Parce que la question des moyens ne rassemble pas, ne se lit pas localement
avec un sens commun, et surtout n’a aucune transcription en termes de symbole ou
d’idéologie. Bref, rien à voir avec le CPE, dont l’impact symbolique a porté le
mouvement de grande ampleur que l’on a connu en 2006.
L’EN
voit ses moyens amputés. Mais les situations sont diverses. Certains
établissements subissent plus durement la rigueur budgétaire. Alors que d’autres
problèmes minent le corps enseignants. La violence et le marasme de la société
s’invitent, à travers les parents irascibles, les élèves indociles produits d’une
incapacité éducative parentale et de l’abrutissement médiatique, dans l’enceinte
des établissements. Là est le signe d’une société qui se décompose et surtout s’ampute
car les zones ne sont pas touchées de la même manière. Et une hiérarchie qui
semble avoir démissionné, au service des calculs ministériels mais pas de l’éducation.

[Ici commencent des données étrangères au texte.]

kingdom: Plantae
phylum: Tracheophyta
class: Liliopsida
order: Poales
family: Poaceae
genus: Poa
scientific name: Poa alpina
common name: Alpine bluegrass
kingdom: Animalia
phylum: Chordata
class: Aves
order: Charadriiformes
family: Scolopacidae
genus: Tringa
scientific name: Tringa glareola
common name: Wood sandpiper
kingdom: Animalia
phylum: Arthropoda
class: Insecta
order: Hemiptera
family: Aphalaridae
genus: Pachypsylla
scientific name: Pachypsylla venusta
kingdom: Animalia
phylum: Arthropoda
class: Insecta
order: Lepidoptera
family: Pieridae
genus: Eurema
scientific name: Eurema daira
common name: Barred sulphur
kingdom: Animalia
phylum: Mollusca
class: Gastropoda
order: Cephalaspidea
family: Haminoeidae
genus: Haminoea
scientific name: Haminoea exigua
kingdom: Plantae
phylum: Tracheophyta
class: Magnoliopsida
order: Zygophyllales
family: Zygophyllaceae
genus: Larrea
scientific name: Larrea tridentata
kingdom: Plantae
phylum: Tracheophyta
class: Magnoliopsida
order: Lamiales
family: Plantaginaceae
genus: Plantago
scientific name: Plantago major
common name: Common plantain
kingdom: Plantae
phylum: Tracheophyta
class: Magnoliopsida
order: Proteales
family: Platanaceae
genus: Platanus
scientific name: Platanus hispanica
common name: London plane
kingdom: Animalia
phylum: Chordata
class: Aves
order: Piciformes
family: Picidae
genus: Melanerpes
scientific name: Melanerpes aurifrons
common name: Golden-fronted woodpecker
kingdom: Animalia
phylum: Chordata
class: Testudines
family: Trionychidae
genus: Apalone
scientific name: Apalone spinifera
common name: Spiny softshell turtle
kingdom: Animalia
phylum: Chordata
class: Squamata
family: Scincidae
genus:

Alors que le niveau des élèves de CM2 n’a cessé de baisser, chute brutale après
1990 puis lente dégradation la dernière décennie. Il y a quand même un
problème. Ces élites de l’administration et des IUFM croient que sans elles l’éducation
n’existerait pas et ne pourrait fonctionner. Alors que c’est l’inverse. C’est
parce l’EN existe, fruit d’une longue œuvre de civilisation, que ces administrateurs
sont en poste et au lieu d’être reconnaissants, ils sont devenus des narcisses bureaucratiques
se croyant indispensables au système alors qu’ils ne font rien pour améliorer
la situation ni la préserver. La France se meurt. Les élites l’ont tuée, avec
la complicité des masses !
Et
pourtant, l’espoir est indemne, car nous savons tous, nous gens lettrés et de
plume, que le salut existe et qu’il est porté par l’écriture qui, si elle reprend
ses lettres de noblesse et son impact révolutionnaire, peut mener le combat là
où il doit se situer maintenant, dans les esprits, dans les symboles, dans les
idées. L’écriture donne à voir, à penser, orientant les actions dans la bonne
voie.
***
(Parenthèse décalée. Les esprits affûtés par le sens critique et historiques
verront dans cette affaire l’héritage de Vichy. Ils compareront, toutes
proportions gardées, la hiérarchie de l’EN et ses inspecteurs à la Préfecture
de Papon en une autre époque. Ils verront dans ces lettres de parents d’élèves
des avatars de délation actualisés à la mesure de notre époque. Les lecteurs de
Sartre trouveront sans doute la trace des salauds ordinaires à la Roquentin, et
seront happés par cette nausée qu’on croyait ensevelie dans une autre époque.
Hélas, ce n’est pas le cas. L’esprit de Vichy semble bel et bien présent.
Rémanence d’une sale histoire qui n’ayant pas été soldée, continue à faire des
dégâts, comme du reste le maccarthysme au States. Certains veulent liquider Mai
68. Ils feraient mieux de se pencher sur Vichy. Fin de parenthèse.)